A US-Russian pair is trying to smash the 'holy grail' of ballooning records

The World
The view from 15,000 feet over the Pacific Ocean as seen from the Two Eagles Balloon flight deck.

The view from 15,000 feet over the Pacific Ocean as seen from the Two Eagles Balloon flight deck.

Troy Bradley/Two Eagles Balloon Team

Right now, there's a giant, helium-filled balloon soaring high over the Pacific Ocean.

Troy Bradley of Albuquerque, New Mexico, and Leonid Tiukhtyaev, from Moscow, are at the helm. The international duo, known as the Two Eagles Balloon Team, launched from Saga, Japan, on January 24. They've been riding the wind ever since.

"Right now, they're at 25,000 feet," reports Steven Shope, the director at Two Eagles mission control in Albuquerque. "A couple of days ago they were upwards of 75 miles an hour."

The pair operate the balloon like they're on a road trip, taking shifts to avoid sleep deprivation. "It's a sleep cycle thing, so while one is sleeping, the other is piloting, and they go through rotations like that," Shope says.

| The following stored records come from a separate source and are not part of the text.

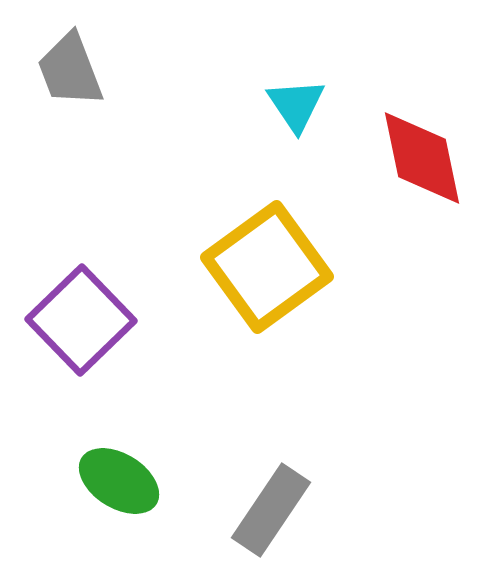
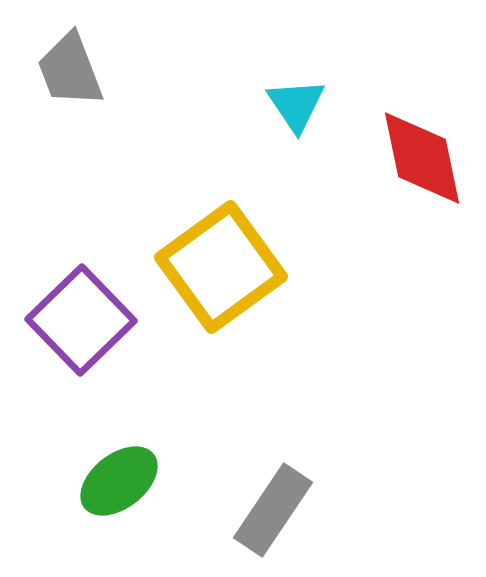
yellow square: moved 46 px left
green ellipse: rotated 70 degrees counterclockwise
gray rectangle: moved 2 px right
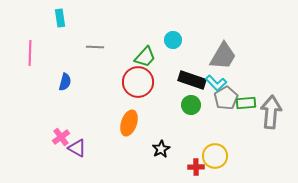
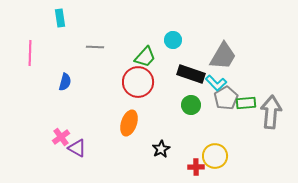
black rectangle: moved 1 px left, 6 px up
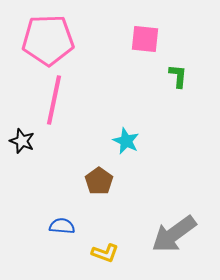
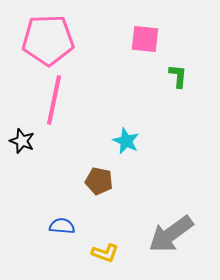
brown pentagon: rotated 24 degrees counterclockwise
gray arrow: moved 3 px left
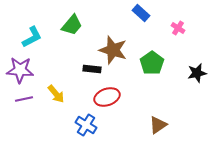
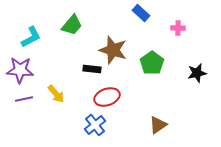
pink cross: rotated 32 degrees counterclockwise
cyan L-shape: moved 1 px left
blue cross: moved 9 px right; rotated 20 degrees clockwise
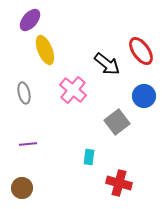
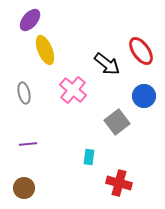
brown circle: moved 2 px right
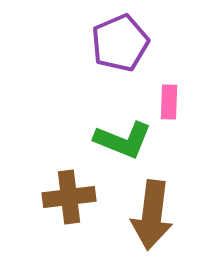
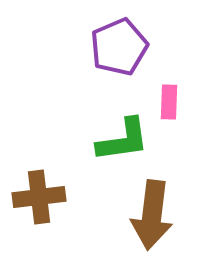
purple pentagon: moved 1 px left, 4 px down
green L-shape: rotated 30 degrees counterclockwise
brown cross: moved 30 px left
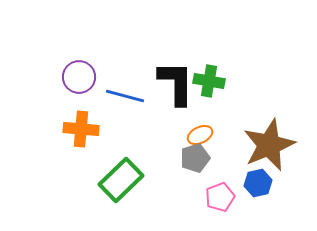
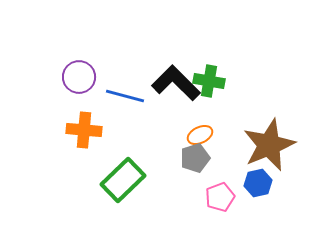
black L-shape: rotated 45 degrees counterclockwise
orange cross: moved 3 px right, 1 px down
green rectangle: moved 2 px right
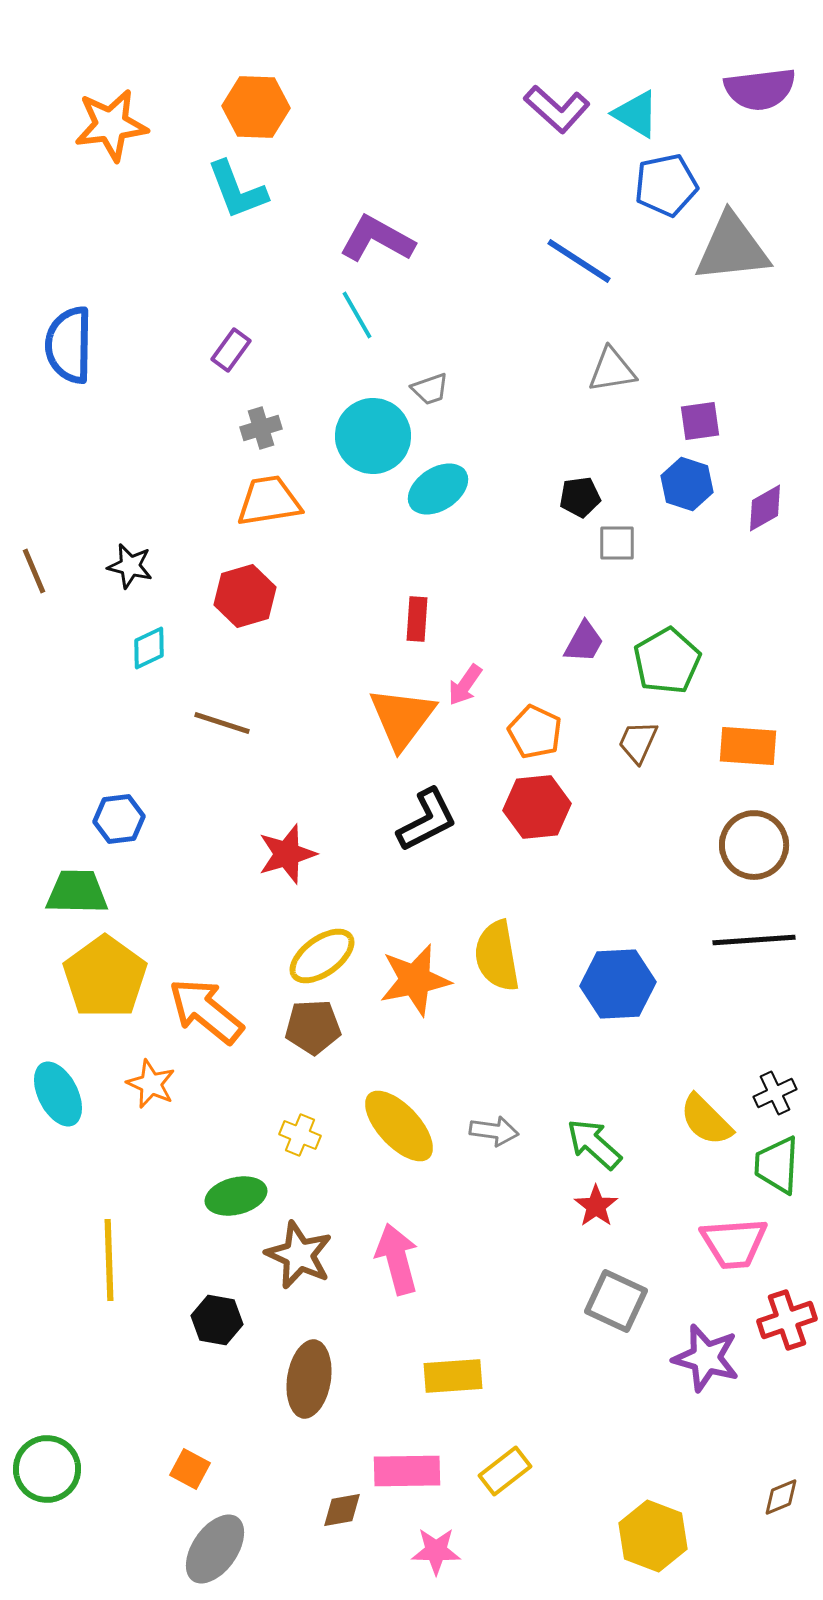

They need every bit of alertness they can muster: The Two Eagles want to break two world records, one for distance — the current mark of 5,208 miles has stood for more than 30 years — and a flight duration record set in 1978, when three pilots took 137 hours to make the first trans-Atlantic balloon flight.

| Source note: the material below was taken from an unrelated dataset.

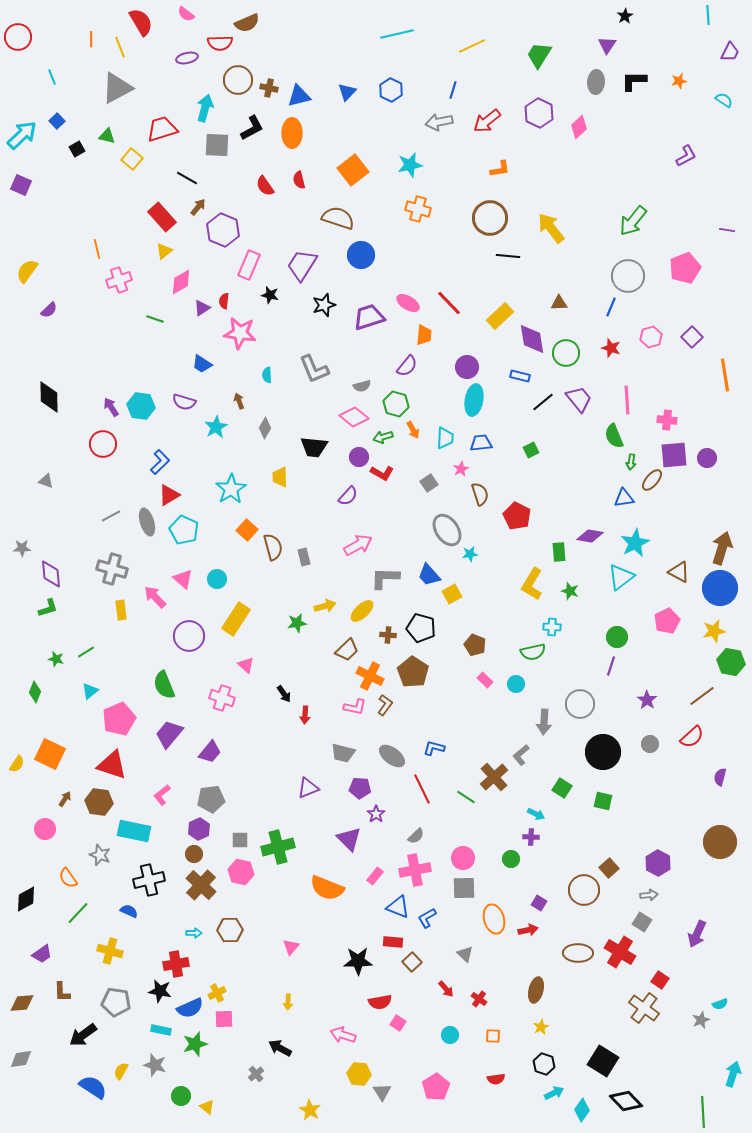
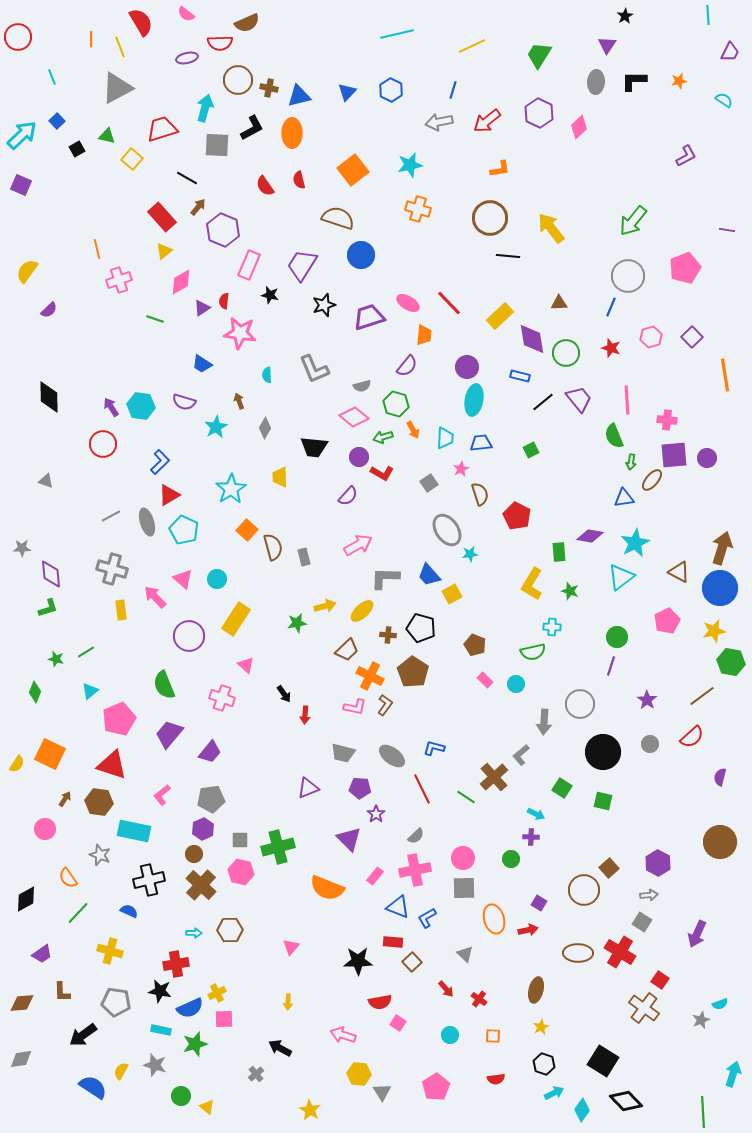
purple hexagon at (199, 829): moved 4 px right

That flight duration title is considered the "holy grail'' of the gas ballooning world, aficionados say. But despite the challenges, the Two Eagles are still upbeat after nearly five days in the air.

Two Eagles Balloon Team pilots Leonid Tuikhtyaev and Troy Bradley entering the capsule for launch from, Saga, Japan.

Two Eagles Balloon Team pilots Leonid Tuikhtyaev and Troy Bradley entering the capsule for launch from, Saga, Japan.


Two Eagles Balloon Team

"Leonid and I are having a wonderful time up here," says pilot Troy Bradley, speaking from somewhere over the Pacific. "[We're] having a beautiful flight with a beautiful sunrise over the Pacific, low-level clouds below us so we can see the ocean in between all of those. So everything is going absolutely perfect at this point."

When The World last checked in with mission control, the balloon had travelled 5,126 miles and had been in the air for 4 days, 21 hours and 8 minutes.

Those numbers are obviously always changing, but so is the flight trajectory. "Last night we had a big glitch in our original trajectory," says Shope, the flight director. "We were planning to go north into Vancouver, [but] overnight some issues developed ... so now we have decided to go south and head down into Baja, Mexico."  

It's no coincidence that the mission has a Russian pilot, a Belgian meteorologist and an international network of volunteers. "The whole world ballooning community is a very close-knit community," Shope says. So while US-Russia relations might not be warm at the moment, that doesn't carry over into the ballooning world.

"This relationship transcends any geopolitical boundaries, and it's a great international effort," Shope says. "I'm very proud to be part of this close-knit international team ... There's a lot of friendship among the peoples of Russia and the US, and I don't want people to forget that."